Joe Thomas, who had received a handsome finder's fee for brokering the Rosenbloom-Reeves-Irsay transaction, was by now the Colts' general manager, and, said Young yesterday, "Joe thought the history of the team began with the day he took office. Frankly, he just didn't give a (damn)."

In time a duplicate version was made and all would have been well had not Irsay subsequently absconded to Indianapolis with the Vince Lombardi Trophy, along with the Colts football team.

History-minded Baltimoreans went to court and eventually got the Lombardi Trophy returned four years ago, but the version on display there is a replica and not the original. The name of George Young, who in 1970 had been the Colts' offensive line coach, was omitted from the original but added to the duplicate. The copy is now on display in a mini-museum of old Baltimore Colts' memorabilia at McCafferty's, a Mount Washington pub owned by the son of former Baltimore coach Don McCafferty.
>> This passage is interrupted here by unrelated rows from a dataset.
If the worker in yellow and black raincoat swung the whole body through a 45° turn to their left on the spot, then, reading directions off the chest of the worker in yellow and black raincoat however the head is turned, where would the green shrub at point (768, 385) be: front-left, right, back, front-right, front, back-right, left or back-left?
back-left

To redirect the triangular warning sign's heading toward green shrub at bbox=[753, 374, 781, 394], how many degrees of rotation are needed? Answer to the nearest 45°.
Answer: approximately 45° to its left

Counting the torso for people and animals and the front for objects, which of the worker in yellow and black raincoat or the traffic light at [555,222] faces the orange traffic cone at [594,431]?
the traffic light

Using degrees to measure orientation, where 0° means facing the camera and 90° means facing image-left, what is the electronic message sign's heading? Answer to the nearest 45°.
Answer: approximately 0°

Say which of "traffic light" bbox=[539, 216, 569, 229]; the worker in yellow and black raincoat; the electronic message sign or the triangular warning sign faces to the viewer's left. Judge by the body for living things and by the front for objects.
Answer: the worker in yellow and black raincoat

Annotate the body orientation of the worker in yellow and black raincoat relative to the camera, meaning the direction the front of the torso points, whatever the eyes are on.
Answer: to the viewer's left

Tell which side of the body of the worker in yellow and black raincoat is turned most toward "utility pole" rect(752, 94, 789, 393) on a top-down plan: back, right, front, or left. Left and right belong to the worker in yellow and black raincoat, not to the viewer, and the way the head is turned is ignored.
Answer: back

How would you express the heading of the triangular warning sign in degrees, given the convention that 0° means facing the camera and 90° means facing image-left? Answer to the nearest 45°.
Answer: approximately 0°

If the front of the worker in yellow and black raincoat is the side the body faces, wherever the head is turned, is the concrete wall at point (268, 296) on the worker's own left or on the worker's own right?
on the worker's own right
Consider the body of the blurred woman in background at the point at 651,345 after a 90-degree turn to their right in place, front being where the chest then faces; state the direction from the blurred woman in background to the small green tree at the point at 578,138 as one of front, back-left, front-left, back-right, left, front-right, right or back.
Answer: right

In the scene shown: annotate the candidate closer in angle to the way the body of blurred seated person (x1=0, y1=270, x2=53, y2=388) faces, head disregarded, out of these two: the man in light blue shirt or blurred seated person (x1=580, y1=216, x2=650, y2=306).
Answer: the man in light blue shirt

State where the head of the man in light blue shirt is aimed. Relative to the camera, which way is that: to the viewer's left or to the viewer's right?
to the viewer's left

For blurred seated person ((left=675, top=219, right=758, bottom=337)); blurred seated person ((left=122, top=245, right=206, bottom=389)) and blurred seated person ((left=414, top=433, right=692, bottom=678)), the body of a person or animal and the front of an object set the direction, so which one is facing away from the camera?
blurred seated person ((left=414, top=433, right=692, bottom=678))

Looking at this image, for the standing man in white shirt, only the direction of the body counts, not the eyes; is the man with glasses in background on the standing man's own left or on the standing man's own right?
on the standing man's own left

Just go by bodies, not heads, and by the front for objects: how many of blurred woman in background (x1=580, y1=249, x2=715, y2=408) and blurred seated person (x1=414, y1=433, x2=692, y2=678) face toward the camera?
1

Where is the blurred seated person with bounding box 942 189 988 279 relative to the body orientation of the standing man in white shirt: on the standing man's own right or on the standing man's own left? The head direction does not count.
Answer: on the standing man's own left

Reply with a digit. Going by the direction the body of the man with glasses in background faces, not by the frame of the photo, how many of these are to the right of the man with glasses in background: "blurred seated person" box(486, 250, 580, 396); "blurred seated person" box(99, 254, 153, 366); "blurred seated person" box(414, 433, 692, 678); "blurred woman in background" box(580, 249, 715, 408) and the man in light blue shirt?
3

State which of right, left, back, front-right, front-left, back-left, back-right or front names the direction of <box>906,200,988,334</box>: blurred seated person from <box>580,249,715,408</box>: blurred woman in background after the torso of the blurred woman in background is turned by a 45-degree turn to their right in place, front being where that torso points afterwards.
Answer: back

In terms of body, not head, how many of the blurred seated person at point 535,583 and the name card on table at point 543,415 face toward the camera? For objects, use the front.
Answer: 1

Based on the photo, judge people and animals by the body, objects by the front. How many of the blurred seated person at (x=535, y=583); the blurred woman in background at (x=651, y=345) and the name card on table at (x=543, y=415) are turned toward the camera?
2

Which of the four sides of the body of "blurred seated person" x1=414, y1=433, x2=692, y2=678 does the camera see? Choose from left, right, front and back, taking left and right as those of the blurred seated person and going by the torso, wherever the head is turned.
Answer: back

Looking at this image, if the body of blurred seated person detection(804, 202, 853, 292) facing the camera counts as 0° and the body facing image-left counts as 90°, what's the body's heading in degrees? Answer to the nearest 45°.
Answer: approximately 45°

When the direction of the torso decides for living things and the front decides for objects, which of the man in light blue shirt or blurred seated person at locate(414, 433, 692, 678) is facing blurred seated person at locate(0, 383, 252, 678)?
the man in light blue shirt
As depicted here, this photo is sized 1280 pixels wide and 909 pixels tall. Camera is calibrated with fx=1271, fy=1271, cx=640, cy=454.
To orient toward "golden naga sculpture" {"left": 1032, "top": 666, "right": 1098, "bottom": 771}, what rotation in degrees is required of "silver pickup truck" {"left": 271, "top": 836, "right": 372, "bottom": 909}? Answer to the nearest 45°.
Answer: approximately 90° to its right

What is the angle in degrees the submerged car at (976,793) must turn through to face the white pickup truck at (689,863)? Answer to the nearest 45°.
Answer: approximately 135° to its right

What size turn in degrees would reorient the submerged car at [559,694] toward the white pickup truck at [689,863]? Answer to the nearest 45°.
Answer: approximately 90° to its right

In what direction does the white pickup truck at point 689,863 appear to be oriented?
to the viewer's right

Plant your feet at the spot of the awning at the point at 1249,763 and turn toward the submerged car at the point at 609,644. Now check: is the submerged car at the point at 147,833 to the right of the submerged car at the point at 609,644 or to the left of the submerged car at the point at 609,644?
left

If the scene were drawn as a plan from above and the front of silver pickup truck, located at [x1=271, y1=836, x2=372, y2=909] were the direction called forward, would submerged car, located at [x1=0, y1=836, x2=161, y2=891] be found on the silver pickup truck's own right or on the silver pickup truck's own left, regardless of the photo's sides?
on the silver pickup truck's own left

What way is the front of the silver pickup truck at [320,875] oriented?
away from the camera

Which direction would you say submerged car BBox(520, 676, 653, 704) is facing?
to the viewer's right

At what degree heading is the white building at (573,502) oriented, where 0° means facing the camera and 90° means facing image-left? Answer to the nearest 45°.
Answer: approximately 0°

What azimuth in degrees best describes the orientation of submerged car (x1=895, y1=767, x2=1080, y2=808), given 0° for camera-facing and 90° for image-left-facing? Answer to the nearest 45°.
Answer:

Witnesses have subsequently confirmed the whereabouts of the original. New York Giants' GM Ernie Accorsi, a former Colts' public relations director, reports having seen it in Carroll Rosenbloom's house. (Rosenbloom told him it was a "copy.") Steve Rosenbloom, Georgia Frontiere's estranged son-in-law who was fired by Madam Ram in one of her first acts as owner 21 years ago, also confirmed that his father kept the Colts' trophy. "It just mysteriously appeared at my father's house," said Rosenbloom fils. Numerous visitors to Georgia Frontiere's Bel Air mansion have also reported sighting what was either the Vince Lombardi Trophy or something that looks very much like it in Madam Ram's sun room. The St Louis club's official position is that since the principals involved - Carroll Rosenbloom, Robert Irsay, Pete Rozelle, and, for that matter, Vince Lombardi - are all deceased, the issue should be a moot point.

The people of Baltimore obviously feel otherwise. Now that she has one of her own, Georgia Frontiere has a chance to do the proper thing for once in her life, and this would surely seem the appropriate time to do it.